"""
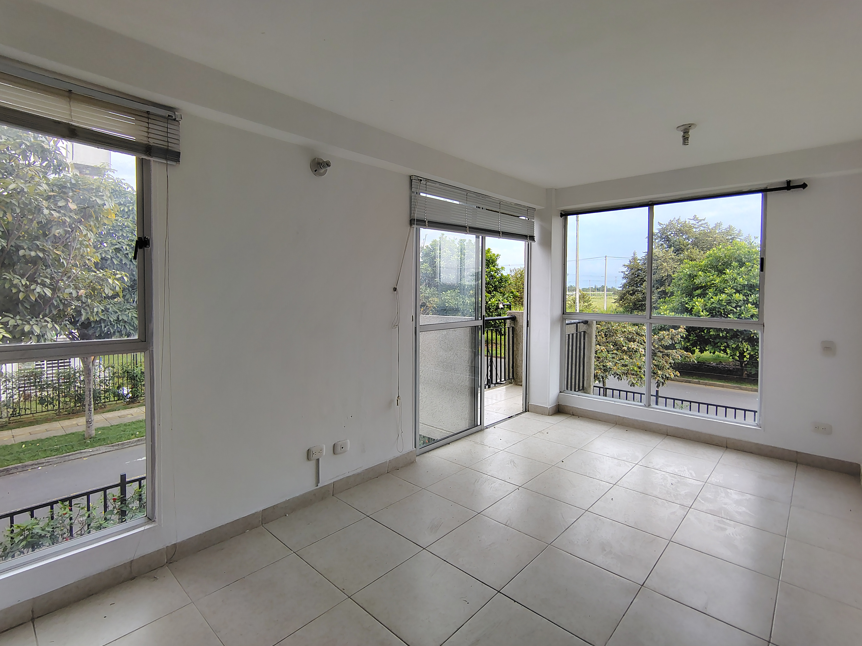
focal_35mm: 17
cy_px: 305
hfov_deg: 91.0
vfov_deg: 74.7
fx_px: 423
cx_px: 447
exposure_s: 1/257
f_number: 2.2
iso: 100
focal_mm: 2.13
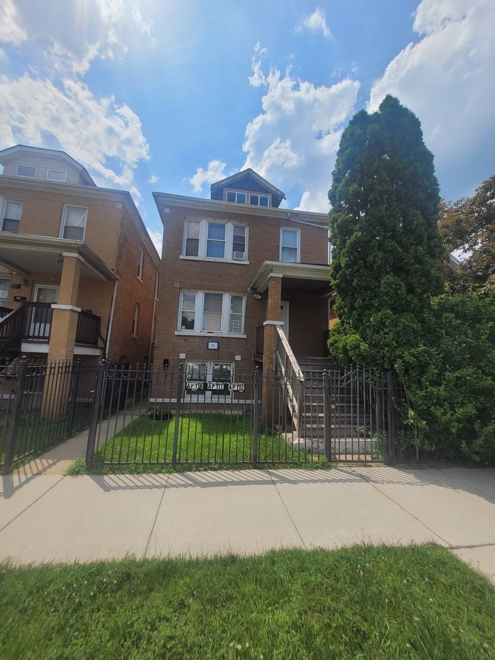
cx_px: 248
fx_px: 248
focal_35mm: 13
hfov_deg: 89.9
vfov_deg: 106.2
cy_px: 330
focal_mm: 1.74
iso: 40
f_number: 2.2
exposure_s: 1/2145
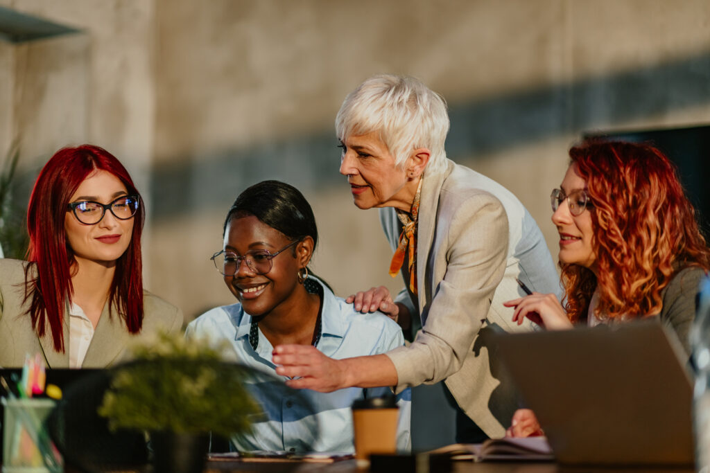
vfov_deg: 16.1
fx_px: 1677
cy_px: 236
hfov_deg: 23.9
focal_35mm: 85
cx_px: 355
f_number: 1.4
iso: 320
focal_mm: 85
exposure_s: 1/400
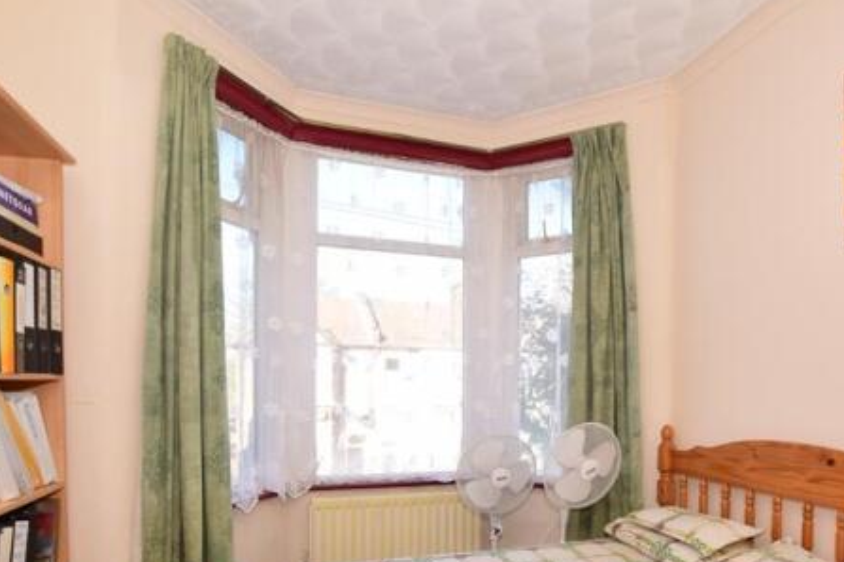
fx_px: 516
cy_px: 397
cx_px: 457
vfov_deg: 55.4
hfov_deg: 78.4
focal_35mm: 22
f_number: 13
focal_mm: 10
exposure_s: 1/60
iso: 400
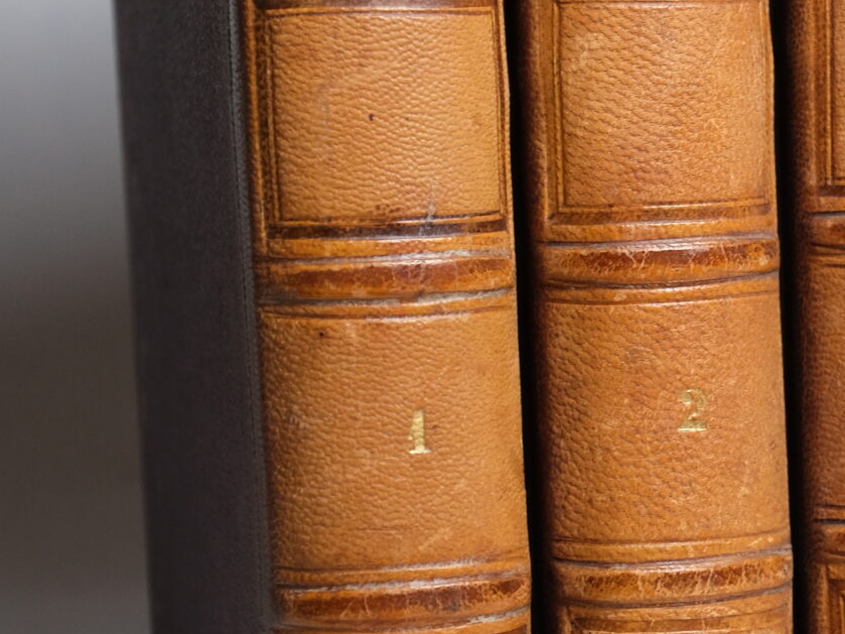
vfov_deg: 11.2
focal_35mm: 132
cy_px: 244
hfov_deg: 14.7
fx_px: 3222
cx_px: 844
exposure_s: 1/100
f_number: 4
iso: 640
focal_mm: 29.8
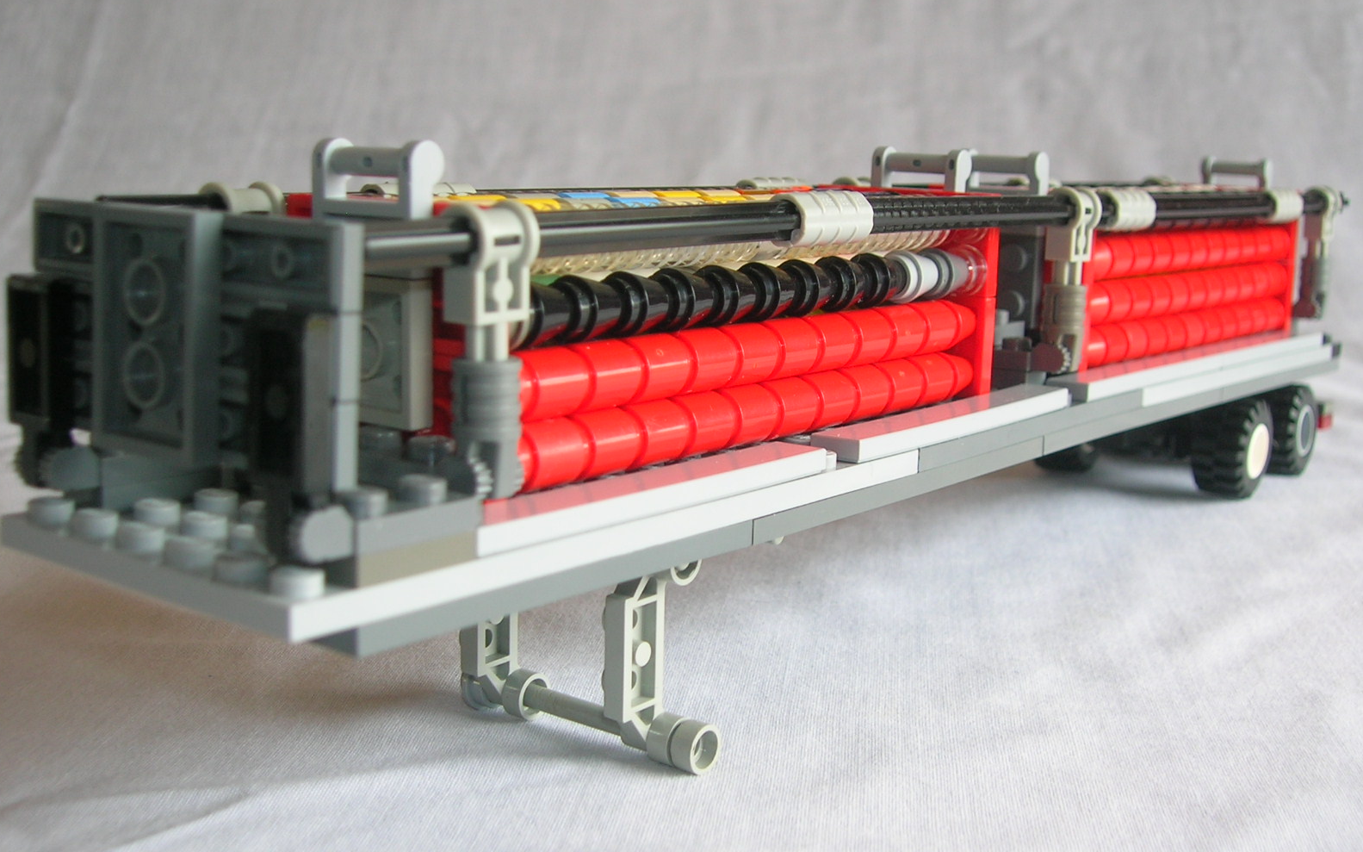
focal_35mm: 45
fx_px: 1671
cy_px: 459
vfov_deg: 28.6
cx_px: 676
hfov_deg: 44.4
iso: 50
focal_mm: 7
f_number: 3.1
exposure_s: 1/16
"""
◆ **Brief**: Write out each line of the listing above, exactly, from its first line to the line holding "exposure_s: 1/60", inclusive. Skip the pictures.

◆ **Your solution**:
focal_35mm: 17
cy_px: 305
hfov_deg: 91.0
vfov_deg: 74.7
fx_px: 423
cx_px: 447
exposure_s: 1/257
f_number: 2.2
iso: 100
focal_mm: 2.13
cx_px: 248
fx_px: 248
focal_35mm: 13
hfov_deg: 89.9
vfov_deg: 106.2
cy_px: 330
focal_mm: 1.74
iso: 40
f_number: 2.2
exposure_s: 1/2145
vfov_deg: 16.1
fx_px: 1677
cy_px: 236
hfov_deg: 23.9
focal_35mm: 85
cx_px: 355
f_number: 1.4
iso: 320
focal_mm: 85
exposure_s: 1/400
fx_px: 516
cy_px: 397
cx_px: 457
vfov_deg: 55.4
hfov_deg: 78.4
focal_35mm: 22
f_number: 13
focal_mm: 10
exposure_s: 1/60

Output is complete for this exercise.